EPA will reconsider Obama-era safeguards on coal waste

The Environmental Protection Agency plans to reconsider parts of an Obama-era effort to regulate potentially toxic waste known as coal ash, again siding with energy-industry efforts to slow or reverse standards put in place in recent years.

Federal regulators have struggled for several decades with how to address coal ash, the substance that remains when coal is burned in power plants to generate electricity. Containing a toxic mix of mercury, cadmium, arsenic and heavy metals, it can pollute waterways, poison wildlife and cause respiratory illness among those living near the massive storage pits plant operators use to contain it.

A rule finalized in 2015 by the Obama administration imposed new standards on coal ash disposal sites by ramping up inspection and monitoring levels and requiring measures such as liners in new waste pits to prevent leaking that could threaten adjacent drinking water supplies.

In May, however, industry officials petitioned the EPA to ask that the new administration revisit the rule. The existing regulation, they wrote, “affects both the utility and coal industries and also affects the large and small businesses that support and rely upon those industries. It is causing significant adverse impacts on coal-fired generation in this country due to the excessive costs of compliance – even EPA acknowledges the costs of the rule outweigh its benefits.”

Their pleas found a sympathetic ear in EPA Administrator Scott Pruitt, who in a letter dated Wednesday replied that it was “appropriate and in the public interest” for the agency to rethink the regulation.

“It is important that we give the existing rule a hard look and consider improvements that may help states tailor their permit programs to the needs of their states, in a way that provides greater regulatory certainty, while also ensuring that human health and the environment remain protected,” Pruitt said in a statement Thursday.

The agency stressed that it had not committed to changes or that it necessarily agrees with the merits of the industry’s petition. If the EPA ultimately decides to roll back the coal ash standards, it will go through the usual rulemaking procedure, which could take years.

Environmental groups were quick to blast Pruitt’s latest decision as another give to special interests.

“Donald Trump and Scott Pruitt are continuing their capitulation to the coal industry at the expense of the health of our families,” Mary Anne Hitt, director of Sierra Club’s Beyond Coal campaign, said in a statement. “This is another example of Pruitt not caring about science, working families, or clean water, and instead bending over backwards for polluters eager to avoid accountability to the laws that keep our communities and families healthy.”

Ken Kopocis, the former top official in EPA’s water office under President Barack Obama, said the original rule had taken industry concerns into account, and rolling it back would endanger public health.

“We bent over backwards for industry both in terms of the substance of the rule and in terms of the timing,” Kopocis said.
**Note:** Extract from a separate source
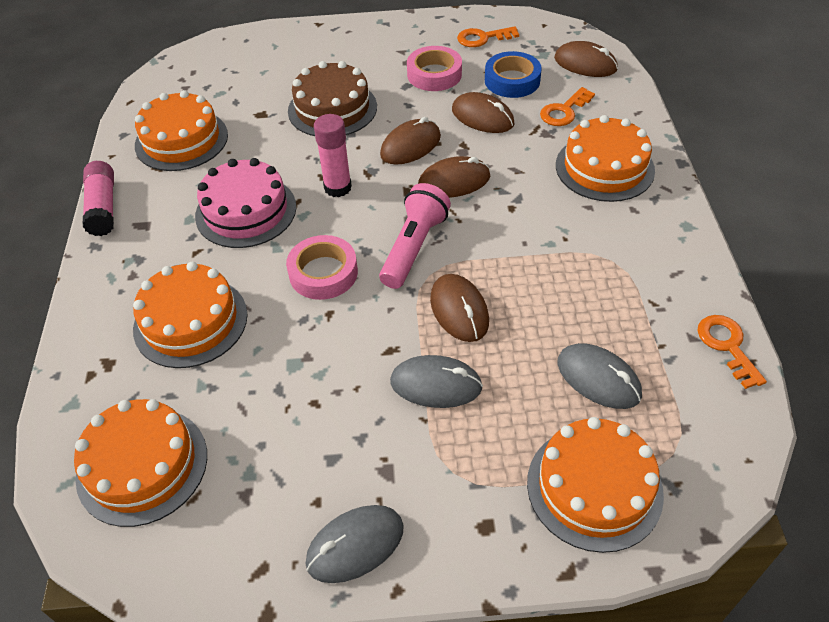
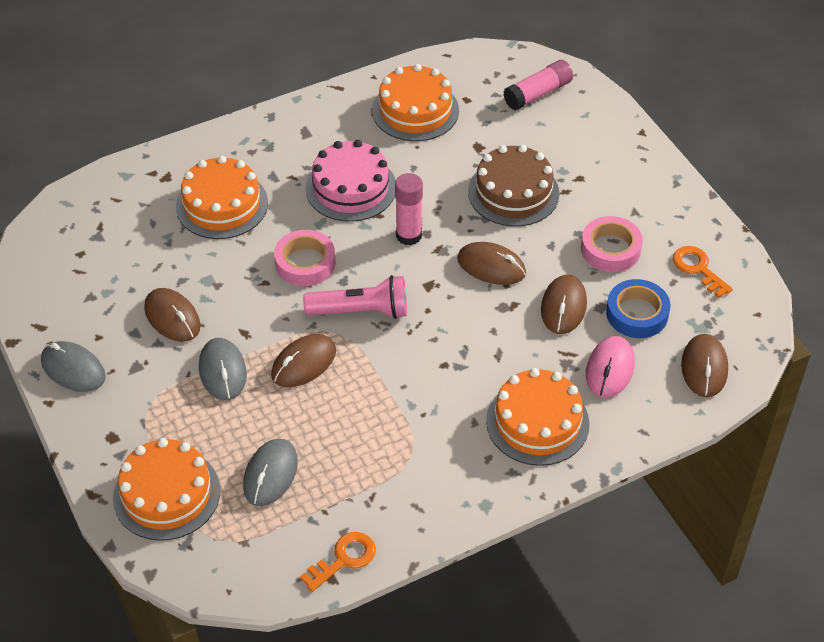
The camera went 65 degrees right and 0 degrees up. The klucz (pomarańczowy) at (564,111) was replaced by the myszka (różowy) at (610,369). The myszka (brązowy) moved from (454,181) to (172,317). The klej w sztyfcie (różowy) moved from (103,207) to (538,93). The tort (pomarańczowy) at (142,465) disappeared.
He noted the dangers coal ash pits pose, particularly in light of the severe storms the country has experienced in recent weeks. “These things are ticking time bombs.”

Calls to strengthen safeguards for coal ash waste intensified after a massive December 2008 spill. A dike failed at the Tennessee Valley Authority’s Kingston Fossil Plant, allowing 5.4 million cubic yards of ash to flow into nearby rivers. Another accident at a Duke Energy facility in North Carolina in February 2014 resulted in thousands of tons of coal ash pouring into the Dan River.

Utility operators produce more than 110 million tons of coal ash annually, according to EPA, and a rule the agency finalized in December 2014 established stricter guidelines for how to construct and maintain coal ash storage pits. The regulations said new pits had to be lined – to prevent the waste from seeping out – and companies must conduct local water quality tests as well as disclose more information about their operations on a publicly available website.

The regulation did not classify coal ash as hazardous waste, as environmentalists have sought unsuccessfully for more than 35 years. More than 40 percent of coal ash is recycled to help make concrete, gypsum wallboard and pavement, and a broad industry coalition has said identifying it as hazardous would raise the cost of handling the material.

Then-EPA Administrator Gina McCarthy described the Obama administration’s standards as “a pragmatic step forward,” and key industry players said they viewed them as acceptable.